ECLI:NL:CRVB:2019:294
Centrale Raad van Beroep
- Hoger beroep
- Rechtspraak.nl
Beoordeling van de niet-ontvankelijkheid van bezwaar wegens termijnoverschrijding in het kader van de Ziektewet
In deze zaak heeft de Centrale Raad van Beroep op 31 januari 2019 uitspraak gedaan in hoger beroep tegen een beslissing van de rechtbank Zeeland-West-Brabant. De appellant, die als productiemedewerker werkzaam was, had zich op 19 juli 2016 ziekgemeld na een bedrijfsongeval en ontving een uitkering op grond van de Werkloosheidswet. Het Uitvoeringsinstituut werknemersverzekeringen (Uwv) heeft appellant in aanmerking gebracht voor ziekengeld op basis van de Ziektewet (ZW).

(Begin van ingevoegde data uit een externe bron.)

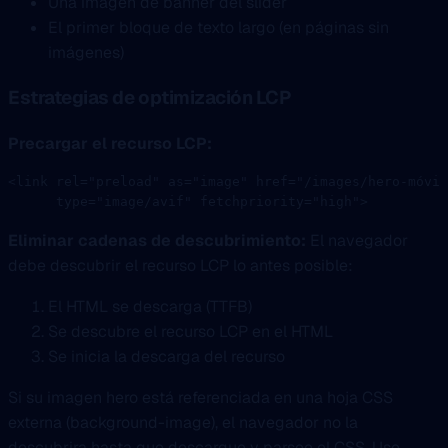
Una imagen de banner del slider
El primer bloque de texto largo (en páginas sin
imágenes)
Estrategias de optimización LCP
Precargar el recurso LCP:
<
link
 rel
=
"preload"
 as
=
"image"
 href
=
"/images/hero-móvil
      type
=
"image/avif"
 fetchpriority
=
"high"
>
Eliminar cadenas de descubrimiento:
El navegador
debe descubrir el recurso LCP lo antes posible:
El HTML se descarga (TTFB)
Se descubre el recurso LCP en el HTML
Se inicia la descarga del recurso
Si su imagen hero está referenciada en una hoja CSS
externa (background-image), el navegador no la
descubrira hasta que descargue y parsee el CSS. Use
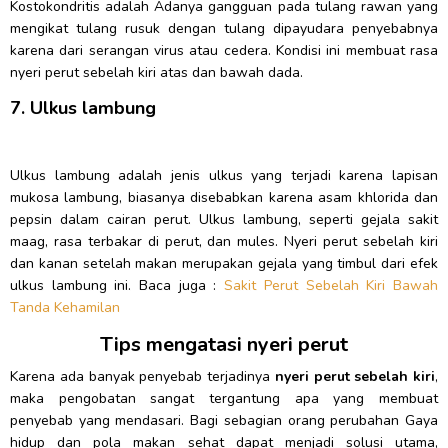
Kostokondritis adalah Adanya gangguan pada tulang rawan yang
mengikat tulang rusuk dengan tulang dipayudara penyebabnya
karena dari serangan virus atau cedera. Kondisi ini membuat rasa
nyeri perut sebelah kiri atas dan bawah dada.
7. Ulkus lambung
Ulkus lambung adalah jenis ulkus yang terjadi karena lapisan
mukosa lambung, biasanya disebabkan karena asam khlorida dan
pepsin dalam cairan perut. Ulkus lambung, seperti gejala sakit
maag, rasa terbakar di perut, dan mules. Nyeri perut sebelah kiri
dan kanan setelah makan merupakan gejala yang timbul dari efek
ulkus lambung ini. Baca juga :
Sakit Perut Sebelah Kiri Bawah
Tanda Kehamilan
Tips mengatasi nyeri perut
Karena ada banyak penyebab terjadinya
nyeri perut sebelah kiri
,
maka pengobatan sangat tergantung apa yang membuat
penyebab yang mendasari. Bagi sebagian orang perubahan Gaya
hidup dan pola makan sehat dapat menjadi solusi utama,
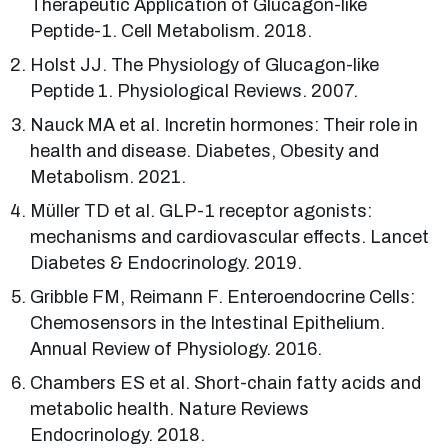
Therapeutic Application of Glucagon-like
Peptide-1. Cell Metabolism. 2018.
Holst JJ. The Physiology of Glucagon-like
Peptide 1. Physiological Reviews. 2007.
Nauck MA et al. Incretin hormones: Their role in
health and disease. Diabetes, Obesity and
Metabolism. 2021.
Müller TD et al. GLP-1 receptor agonists:
mechanisms and cardiovascular effects. Lancet
Diabetes & Endocrinology. 2019.
Gribble FM, Reimann F. Enteroendocrine Cells:
Chemosensors in the Intestinal Epithelium.
Annual Review of Physiology. 2016.
Chambers ES et al. Short-chain fatty acids and
metabolic health. Nature Reviews
Endocrinology. 2018.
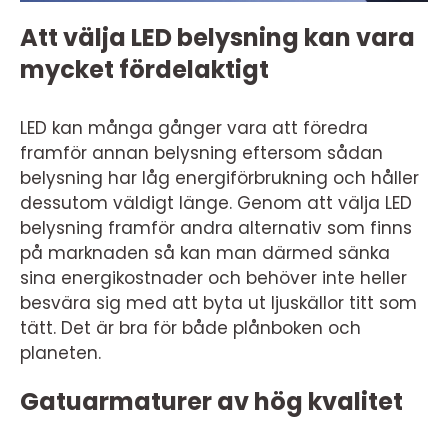
Att välja LED belysning kan vara
mycket fördelaktigt
LED kan många gånger vara att föredra
framför annan belysning eftersom sådan
belysning har låg energiförbrukning och håller
dessutom väldigt länge. Genom att välja LED
belysning framför andra alternativ som finns
på marknaden så kan man därmed sänka
sina energikostnader och behöver inte heller
besvära sig med att byta ut ljuskällor titt som
tätt. Det är bra för både plånboken och
planeten.
Gatuarmaturer av hög kvalitet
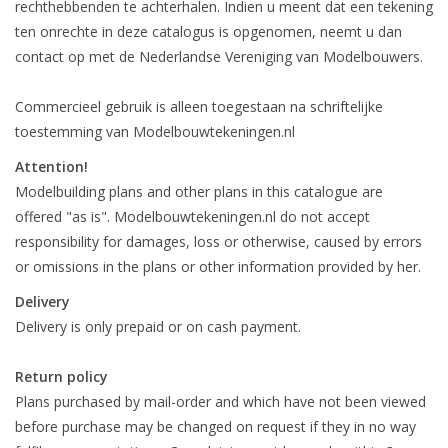
rechthebbenden te achterhalen. Indien u meent dat een tekening
ten onrechte in deze catalogus is opgenomen, neemt u dan
contact op met de Nederlandse Vereniging van Modelbouwers.
Commercieel gebruik is alleen toegestaan na schriftelijke
toestemming van Modelbouwtekeningen.nl
Attention!
Modelbuilding plans and other plans in this catalogue are
offered "as is". Modelbouwtekeningen.nl do not accept
responsibility for damages, loss or otherwise, caused by errors
or omissions in the plans or other information provided by her.
Delivery
Delivery is only prepaid or on cash payment.
Return policy
Plans purchased by mail-order and which have not been viewed
before purchase may be changed on request if they in no way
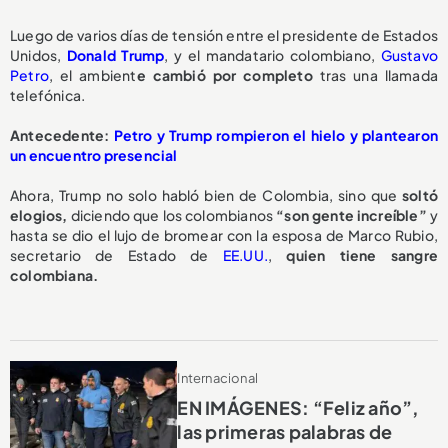
Luego de varios días de tensión entre el presidente de Estados
Unidos,
Donald Trump
, y el mandatario colombiano,
Gustavo
Petro
, el ambient
e cambió por completo
tras una llamada
telefónica.
Antecedente:
Petro y Trump rompieron el hielo y plantearon
un encuentro presencial
Ahora, Trump no solo habló bien de Colombia, sino que
soltó
elogios,
diciendo que los colombianos
“son gente increíble”
y
hasta se dio el lujo de bromear con la esposa de Marco Rubio,
secretario de Estado de
EE.UU.
,
quien tiene sangre
colombiana.
Internacional
EN IMÁGENES: “Feliz año”,
las primeras palabras de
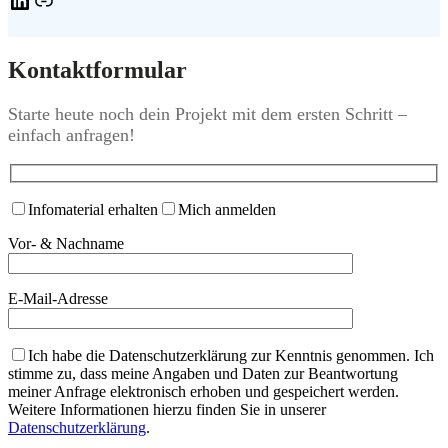
Kontaktformular
Starte heute noch dein Projekt mit dem ersten Schritt –
einfach anfragen!
Infomaterial erhalten
Mich anmelden
Vor- & Nachname
E-Mail-Adresse
Ich habe die Datenschutzerklärung zur Kenntnis genommen. Ich
stimme zu, dass meine Angaben und Daten zur Beantwortung
meiner Anfrage elektronisch erhoben und gespeichert werden.
Weitere Informationen hierzu finden Sie in unserer
Datenschutzerklärung
.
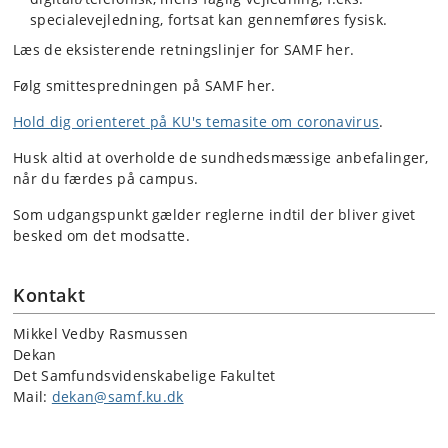
specialevejledning, fortsat kan gennemføres fysisk.
Læs de eksisterende retningslinjer for SAMF her.
Følg smittespredningen på SAMF her.
Hold dig orienteret på KU's temasite om coronavirus
.
Husk altid at overholde de sundhedsmæssige anbefalinger,
når du færdes på campus.
Som udgangspunkt gælder reglerne indtil der bliver givet
besked om det modsatte.
Kontakt
Mikkel Vedby Rasmussen
Dekan
Det Samfundsvidenskabelige Fakultet
Mail:
dekan@samf.ku.dk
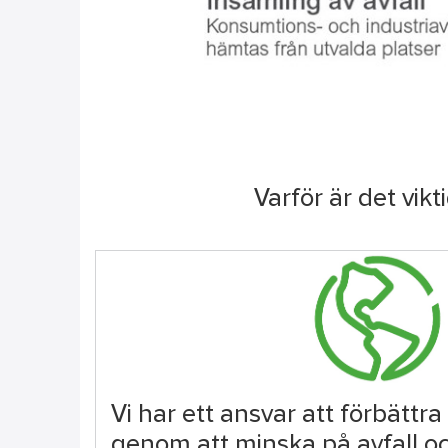
Varför är det vik
Vi har ett ansvar att förbättra
genom att minska på avfall 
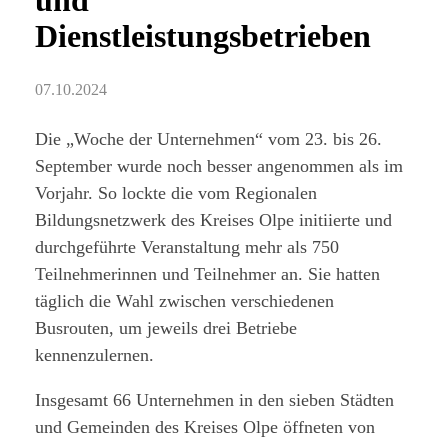
und
Dienstleistungsbetrieben
07.10.2024
Die „Woche der Unternehmen“ vom 23. bis 26.
September wurde noch besser angenommen als im
Vorjahr. So lockte die vom Regionalen
Bildungsnetzwerk des Kreises Olpe initiierte und
durchgeführte Veranstaltung mehr als 750
Teilnehmerinnen und Teilnehmer an. Sie hatten
täglich die Wahl zwischen verschiedenen
Busrouten, um jeweils drei Betriebe
kennenzulernen.
Insgesamt 66 Unternehmen in den sieben Städten
und Gemeinden des Kreises Olpe öffneten von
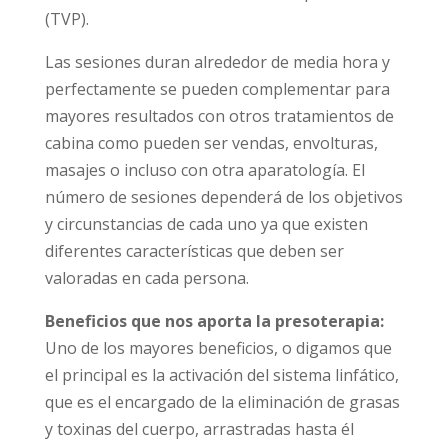
(TVP).
Las sesiones duran alrededor de media hora y
perfectamente se pueden complementar para
mayores resultados con otros tratamientos de
cabina como pueden ser vendas, envolturas,
masajes o incluso con otra aparatología. El
número de sesiones dependerá de los objetivos
y circunstancias de cada uno ya que existen
diferentes características que deben ser
valoradas en cada persona.
Beneficios que nos aporta la presoterapia:
Uno de los mayores beneficios, o digamos que
el principal es la activación del sistema linfático,
que es el encargado de la eliminación de grasas
y toxinas del cuerpo, arrastradas hasta él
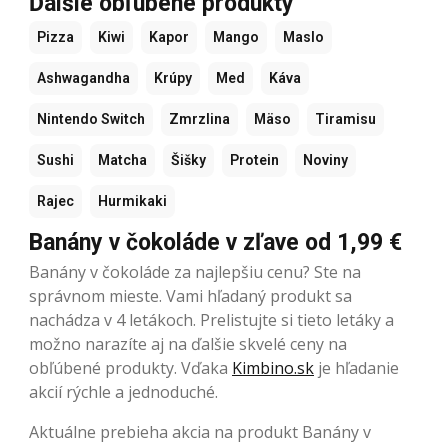
Ďalšie obľúbené produkty
Pizza
Kiwi
Kapor
Mango
Maslo
Ashwagandha
Krúpy
Med
Káva
Nintendo Switch
Zmrzlina
Mäso
Tiramisu
Sushi
Matcha
Šišky
Protein
Noviny
Rajec
Hurmikaki
Banány v čokoláde v zľave od 1,99 €
Banány v čokoláde za najlepšiu cenu? Ste na
správnom mieste. Vami hľadaný produkt sa
nachádza v 4 letákoch. Prelistujte si tieto letáky a
možno narazíte aj na ďalšie skvelé ceny na
obľúbené produkty. Vďaka
Kimbino.sk
je hľadanie
akcií rýchle a jednoduché.
Aktuálne prebieha akcia na produkt Banány v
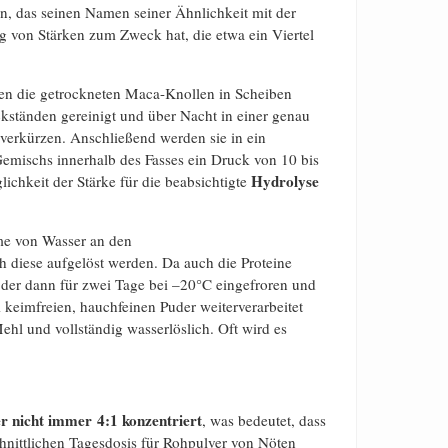
en, das seinen Namen seiner Ähnlichkeit mit der
 von Stärken zum Zweck hat, die etwa ein Viertel
en die getrockneten Maca-Knollen in Scheiben
ckständen gereinigt und über Nacht in einer genau
erkürzen. Anschließend werden sie in ein
emischs innerhalb des Fasses ein Druck von 10 bis
Hydrolyse
chkeit der Stärke für die beabsichtigte
me von Wasser an den
 diese aufgelöst werden. Da auch die Proteine
r, der dann für zwei Tage bei –20°C eingefroren und
 keimfreien, hauchfeinen Puder weiterverarbeitet
 Mehl und vollständig wasserlöslich. Oft wird es
er nicht immer 4:1 konzentriert
, was bedeutet, dass
chnittlichen Tagesdosis für Rohpulver von Nöten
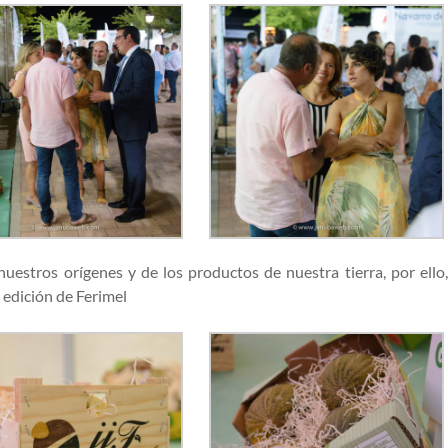
uestros orígenes y de los productos de nuestra tierra, por ello
 edición de Ferimel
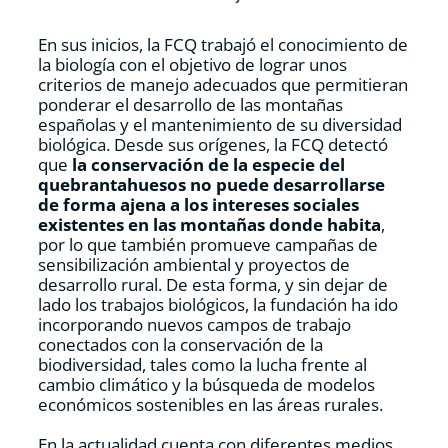
En sus inicios, la FCQ trabajó el conocimiento de
la biología con el objetivo de lograr unos
criterios de manejo adecuados que permitieran
ponderar el desarrollo de las montañas
españolas y el mantenimiento de su diversidad
biológica. Desde sus orígenes, la FCQ detectó
que
la conservación de la especie del
quebrantahuesos no puede desarrollarse
de forma ajena a los intereses sociales
existentes en las montañas donde habita
,
por lo que también promueve campañas de
sensibilización ambiental y proyectos de
desarrollo rural. De esta forma, y sin dejar de
lado los trabajos biológicos, la fundación ha ido
incorporando nuevos campos de trabajo
conectados con la conservación de la
biodiversidad, tales como la lucha frente al
cambio climático y la búsqueda de modelos
económicos sostenibles en las áreas rurales.
En la actualidad cuenta con diferentes medios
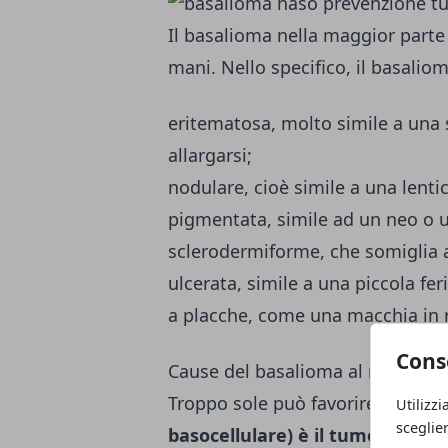
Il basalioma nella maggior parte de
mani. Nello specifico, il basaliom
eritematosa, molto simile a una 
allargarsi;
nodulare, cioè simile a una lentic
pigmentata, simile ad un neo o u
sclerodermiforme, che somiglia a 
ulcerata, simile a una piccola fe
a placche, come una macchia in r
Cons
Cause del basalioma al naso: tum
Troppo sole può favorire tumori 
Utilizzi
sceglie
basocellulare) è il tumore mali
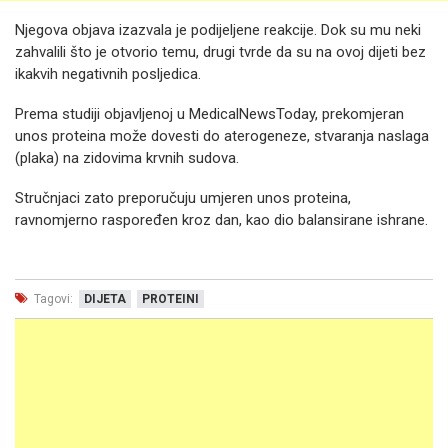
Njegova objava izazvala je podijeljene reakcije. Dok su mu neki
zahvalili što je otvorio temu, drugi tvrde da su na ovoj dijeti bez
ikakvih negativnih posljedica.
Prema studiji objavljenoj u MedicalNewsToday, prekomjeran
unos proteina može dovesti do aterogeneze, stvaranja naslaga
(plaka) na zidovima krvnih sudova.
Stručnjaci zato preporučuju umjeren unos proteina,
ravnomjerno raspoređen kroz dan, kao dio balansirane ishrane.
Tagovi:
DIJETA
PROTEINI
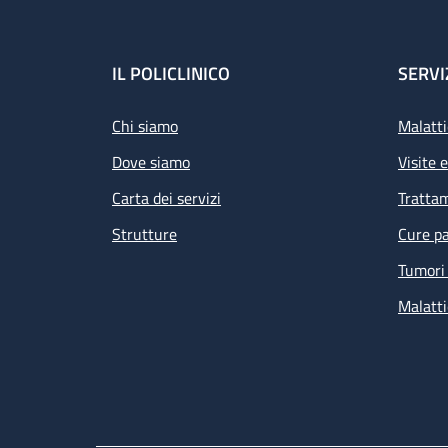
Footer
IL POLICLINICO
SERVI
Chi siamo
Malatti
Dove siamo
Visite 
Carta dei servizi
Tratta
Strutture
Cure pa
Tumori 
Malatti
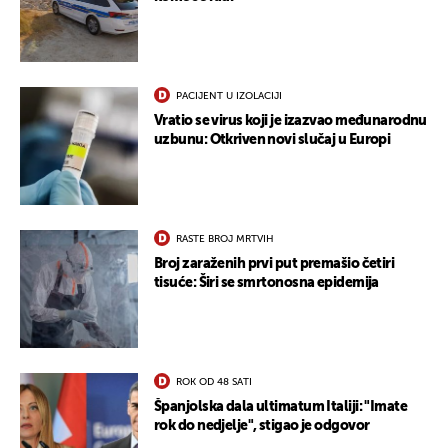
PACIJENT U IZOLACIJI
Vratio se virus koji je izazvao međunarodnu
uzbunu: Otkriven novi slučaj u Europi
RASTE BROJ MRTVIH
Broj zaraženih prvi put premašio četiri
tisuće: Širi se smrtonosna epidemija
ROK OD 48 SATI
Španjolska dala ultimatum Italiji: "Imate
rok do nedjelje", stigao je odgovor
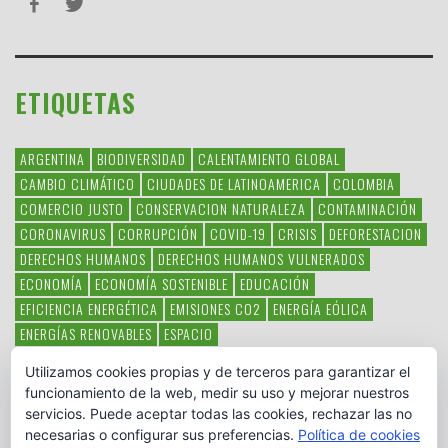
ETIQUETAS
ARGENTINA
BIODIVERSIDAD
CALENTAMIENTO GLOBAL
CAMBIO CLIMÁTICO
CIUDADES DE LATINOAMERICA
COLOMBIA
COMERCIO JUSTO
CONSERVACION NATURALEZA
CONTAMINACIÓN
CORONAVIRUS
CORRUPCIÓN
COVID-19
CRISIS
DEFORESTACION
DERECHOS HUMANOS
DERECHOS HUMANOS VULNERADOS
ECONOMÍA
ECONOMÍA SOSTENIBLE
EDUCACIÓN
EFICIENCIA ENERGÉTICA
EMISIONES CO2
ENERGÍA EÓLICA
ENERGÍAS RENOVABLES
ESPACIO
ESPECIES EN PELIGRO DE EXTINCIÓN
FAUNA LATINOAMERICANA
Utilizamos cookies propias y de terceros para garantizar el
HAMBRE
LATINOAMÉRICA
MEDIO AMBIENTE
MÉXICO
funcionamiento de la web, medir su uso y mejorar nuestros
OBJETIVOS DEL MILENIO
ONGS
PAZ
POBREZA
POESÍA
POLITICA
servicios. Puede aceptar todas las cookies, rechazar las no
PUEBLOS INDÍGENAS
RSC
RSE
SOBERANÍA ALIMENTARIA
necesarias o configurar sus preferencias.
Política de cookies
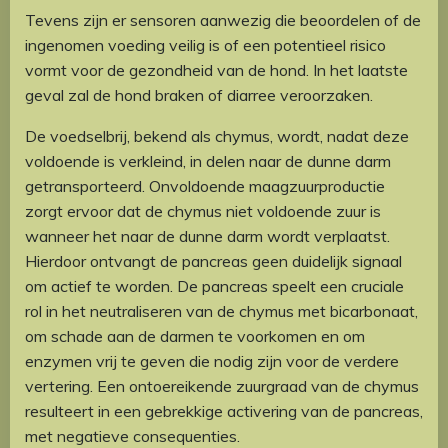
Tevens zijn er sensoren aanwezig die beoordelen of de
ingenomen voeding veilig is of een potentieel risico
vormt voor de gezondheid van de hond. In het laatste
geval zal de hond braken of diarree veroorzaken.
De voedselbrij, bekend als chymus, wordt, nadat deze
voldoende is verkleind, in delen naar de dunne darm
getransporteerd. Onvoldoende maagzuurproductie
zorgt ervoor dat de chymus niet voldoende zuur is
wanneer het naar de dunne darm wordt verplaatst.
Hierdoor ontvangt de pancreas geen duidelijk signaal
om actief te worden. De pancreas speelt een cruciale
rol in het neutraliseren van de chymus met bicarbonaat,
om schade aan de darmen te voorkomen en om
enzymen vrij te geven die nodig zijn voor de verdere
vertering. Een ontoereikende zuurgraad van de chymus
resulteert in een gebrekkige activering van de pancreas,
met negatieve consequenties.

Na een beoordeling door een verzekeringsarts op 30 mei 2017, werd vastgesteld dat appellant weer arbeidsgeschikt was. Het Uwv heeft vervolgens op 30 mei 2017 besloten dat appellant met ingang van 1 juni 2017 geen recht meer had op ziekengeld. Appellant maakte bezwaar tegen dit besluit, maar diende dit bezwaar pas op 15 juni 2017 in, na de wettelijke termijn van twee weken. Het Uwv verklaarde het bezwaar niet-ontvankelijk wegens termijnoverschrijding.
De rechtbank heeft het beroep van appellant tegen deze beslissing ongegrond verklaard, en de Centrale Raad van Beroep bevestigde deze uitspraak. De Raad oordeelde dat appellant niet voldoende had onderbouwd dat hij door psychische klachten niet in staat was om tijdig bezwaar te maken. De Raad concludeerde dat er geen verschoonbare redenen waren voor de termijnoverschrijding, en dat de argumenten van appellant niet tot een ander oordeel leidden. De uitspraak van de rechtbank werd bevestigd, en er was geen aanleiding voor een proceskostenveroordeling.